----- INFORMATION SUPPLIED
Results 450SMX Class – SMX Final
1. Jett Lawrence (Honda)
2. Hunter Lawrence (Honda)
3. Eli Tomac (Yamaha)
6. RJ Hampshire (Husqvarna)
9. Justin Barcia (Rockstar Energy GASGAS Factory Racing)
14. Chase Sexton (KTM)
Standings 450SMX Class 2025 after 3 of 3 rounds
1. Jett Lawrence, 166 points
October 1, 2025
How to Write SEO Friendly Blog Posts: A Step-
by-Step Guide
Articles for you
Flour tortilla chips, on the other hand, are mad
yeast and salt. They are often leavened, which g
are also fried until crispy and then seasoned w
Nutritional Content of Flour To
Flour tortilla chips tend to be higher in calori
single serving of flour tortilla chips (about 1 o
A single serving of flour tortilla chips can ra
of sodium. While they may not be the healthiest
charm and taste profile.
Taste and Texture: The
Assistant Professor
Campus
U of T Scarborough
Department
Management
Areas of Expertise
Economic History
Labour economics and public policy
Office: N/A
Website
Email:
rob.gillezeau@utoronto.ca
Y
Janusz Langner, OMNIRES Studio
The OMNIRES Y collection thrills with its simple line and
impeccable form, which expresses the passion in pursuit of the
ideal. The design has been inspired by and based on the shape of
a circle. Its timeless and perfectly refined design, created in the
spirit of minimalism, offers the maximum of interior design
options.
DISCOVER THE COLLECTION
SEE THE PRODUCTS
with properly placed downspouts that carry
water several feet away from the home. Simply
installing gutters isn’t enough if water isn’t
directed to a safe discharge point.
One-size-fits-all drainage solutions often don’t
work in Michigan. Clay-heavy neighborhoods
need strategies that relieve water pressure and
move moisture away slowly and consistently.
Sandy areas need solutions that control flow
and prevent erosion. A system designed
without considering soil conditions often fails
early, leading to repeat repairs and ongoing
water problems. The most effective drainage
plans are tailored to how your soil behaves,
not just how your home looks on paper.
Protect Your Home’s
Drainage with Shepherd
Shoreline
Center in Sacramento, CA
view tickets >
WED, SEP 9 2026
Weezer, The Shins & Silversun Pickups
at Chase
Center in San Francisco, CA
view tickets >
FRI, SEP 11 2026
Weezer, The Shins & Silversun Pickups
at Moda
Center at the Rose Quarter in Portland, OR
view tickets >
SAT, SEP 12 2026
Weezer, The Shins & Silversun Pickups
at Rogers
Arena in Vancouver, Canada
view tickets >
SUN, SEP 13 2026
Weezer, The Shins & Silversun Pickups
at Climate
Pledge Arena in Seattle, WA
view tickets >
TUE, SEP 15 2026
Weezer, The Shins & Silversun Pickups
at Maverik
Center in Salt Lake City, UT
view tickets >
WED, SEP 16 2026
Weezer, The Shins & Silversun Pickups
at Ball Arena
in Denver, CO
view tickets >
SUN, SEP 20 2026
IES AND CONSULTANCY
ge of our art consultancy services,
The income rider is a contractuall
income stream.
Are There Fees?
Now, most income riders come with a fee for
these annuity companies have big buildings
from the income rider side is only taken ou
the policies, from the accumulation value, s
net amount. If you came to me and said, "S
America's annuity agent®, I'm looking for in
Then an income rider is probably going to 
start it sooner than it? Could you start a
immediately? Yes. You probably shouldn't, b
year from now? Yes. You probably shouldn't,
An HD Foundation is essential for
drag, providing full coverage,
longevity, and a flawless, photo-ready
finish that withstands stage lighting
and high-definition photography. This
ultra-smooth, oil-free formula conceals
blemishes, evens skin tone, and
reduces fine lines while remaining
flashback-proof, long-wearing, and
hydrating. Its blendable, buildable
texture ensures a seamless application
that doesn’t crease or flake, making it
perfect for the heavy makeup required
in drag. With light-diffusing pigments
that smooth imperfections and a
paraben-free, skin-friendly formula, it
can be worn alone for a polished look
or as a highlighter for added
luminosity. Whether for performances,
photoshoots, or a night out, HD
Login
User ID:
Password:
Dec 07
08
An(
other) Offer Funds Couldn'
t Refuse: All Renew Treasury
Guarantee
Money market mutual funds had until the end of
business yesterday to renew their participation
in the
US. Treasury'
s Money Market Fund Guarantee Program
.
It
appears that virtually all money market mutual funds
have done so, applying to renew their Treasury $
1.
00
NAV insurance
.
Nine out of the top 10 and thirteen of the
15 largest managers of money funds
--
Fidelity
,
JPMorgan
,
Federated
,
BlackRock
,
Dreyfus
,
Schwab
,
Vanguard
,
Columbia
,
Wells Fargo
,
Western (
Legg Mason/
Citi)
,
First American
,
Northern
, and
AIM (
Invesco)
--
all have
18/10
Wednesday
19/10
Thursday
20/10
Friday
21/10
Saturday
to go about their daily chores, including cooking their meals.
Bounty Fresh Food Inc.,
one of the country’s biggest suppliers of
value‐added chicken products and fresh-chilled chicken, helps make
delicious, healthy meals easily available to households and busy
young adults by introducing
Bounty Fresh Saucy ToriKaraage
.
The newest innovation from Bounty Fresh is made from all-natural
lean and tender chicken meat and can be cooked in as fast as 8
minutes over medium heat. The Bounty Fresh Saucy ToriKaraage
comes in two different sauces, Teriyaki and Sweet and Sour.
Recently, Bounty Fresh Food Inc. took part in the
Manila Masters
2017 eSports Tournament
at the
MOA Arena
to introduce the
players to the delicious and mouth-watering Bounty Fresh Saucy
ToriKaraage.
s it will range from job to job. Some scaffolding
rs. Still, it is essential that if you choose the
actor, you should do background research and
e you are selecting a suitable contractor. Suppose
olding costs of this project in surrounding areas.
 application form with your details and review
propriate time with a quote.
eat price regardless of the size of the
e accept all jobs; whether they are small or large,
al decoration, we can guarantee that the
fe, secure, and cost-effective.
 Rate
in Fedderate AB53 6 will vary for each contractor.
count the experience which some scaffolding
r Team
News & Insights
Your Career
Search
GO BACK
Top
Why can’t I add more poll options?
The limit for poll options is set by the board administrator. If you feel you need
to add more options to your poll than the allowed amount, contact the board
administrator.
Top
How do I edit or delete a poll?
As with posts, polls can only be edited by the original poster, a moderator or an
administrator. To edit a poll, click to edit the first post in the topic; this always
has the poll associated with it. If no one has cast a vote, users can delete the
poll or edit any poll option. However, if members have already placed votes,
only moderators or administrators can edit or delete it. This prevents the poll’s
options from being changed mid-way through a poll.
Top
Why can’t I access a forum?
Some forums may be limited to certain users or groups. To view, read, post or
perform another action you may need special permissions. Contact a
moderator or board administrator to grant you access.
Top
----------
WHAT IS EXPECTED: Give the count of lines in the listing that hold "ToriKaraage", and write nothing beyond it.

RESULT OF THIS EXERCISE: 3